To access the timeline, open up Google Earth on the web, click on the navigation ship's wheel icon, and press the big "Timelapse in Google Earth" button—or just go to g.co/timelapse. With Timelapse open, you'll get a big panel on the right side with a timeline from 1984 to today, and a few shortcuts to places Google says are particularly interesting. Google Earth Timelapse doesn't work well across the entire world just yet. Some places, like New York City, appear hopelessly blurry, even when you set the timer to 2020. Google's highlighted locations, like Dubai, look a lot better and play out like a game of SimCity.

Besides offering a fun, new feature in Google Earth, Google is pitching Timelapse as a teaching tool for climate change.
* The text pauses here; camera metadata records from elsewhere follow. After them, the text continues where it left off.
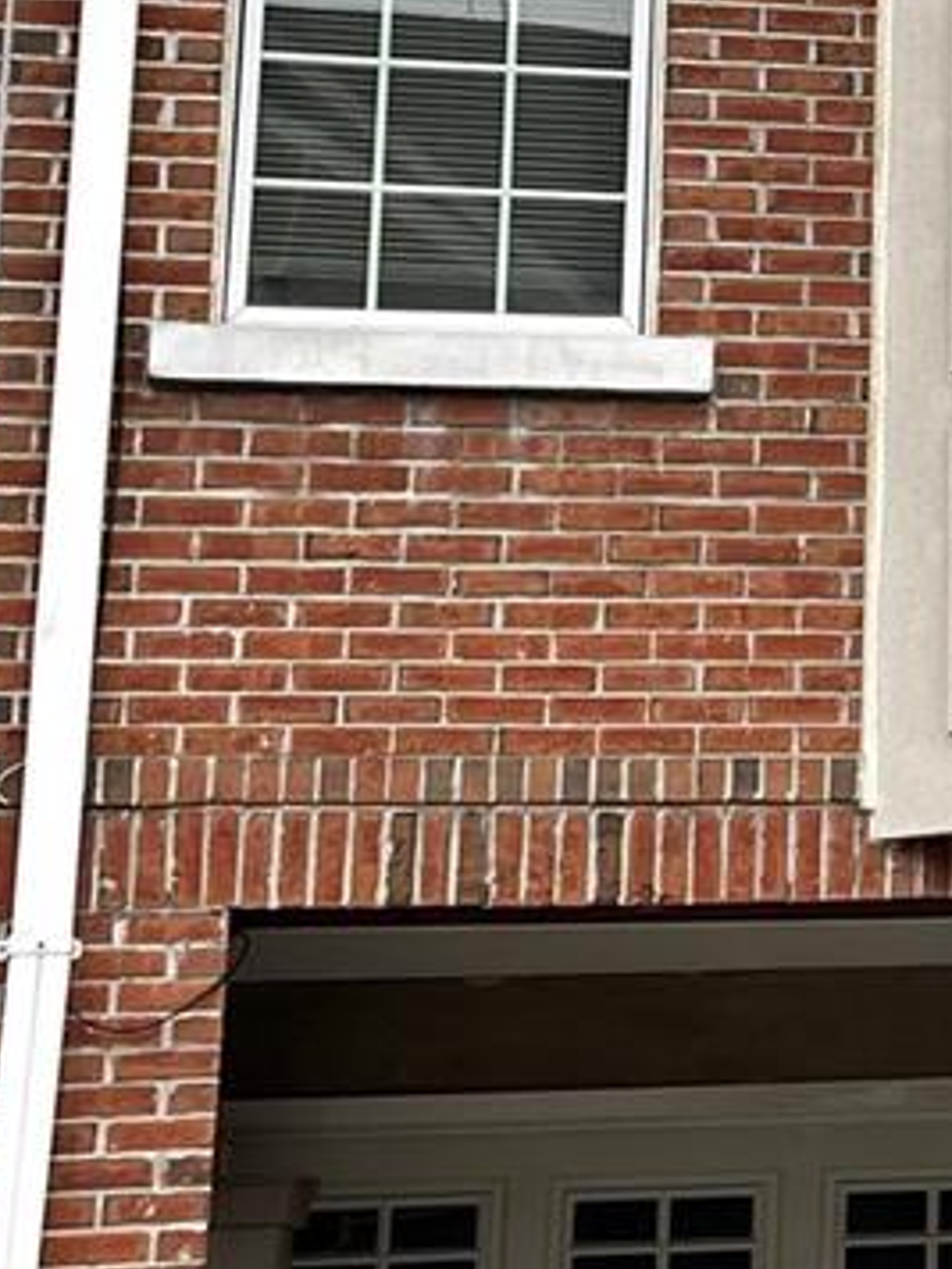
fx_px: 3960
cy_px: -36
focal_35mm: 108
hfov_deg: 12.6
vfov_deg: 17.7
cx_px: 1662
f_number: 1.6
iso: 32
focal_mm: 5.1
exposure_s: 1/266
If you want this information in a more portable format than Google Earth, Google has created a big batch of Earth timelapse videos highlighting "urban expansion, mining impacts, river meandering, the growth of megacities, deforestation, and agricultural expansion." The videos are licensed under Creative Commons Attribution 4.0, so you're free to use them for whatever you want as long as you credit Google.

Like with New York City, there are a few holes in Google's data right now. Objects like 3D buildings don't show up in Timelapse mode, and it doesn't look like the Earth geometry changes, either. This 3D time-lapse feature is a platform for the future, though, and Google says it will "update Google Earth annually with new Timelapse imagery throughout the next decade."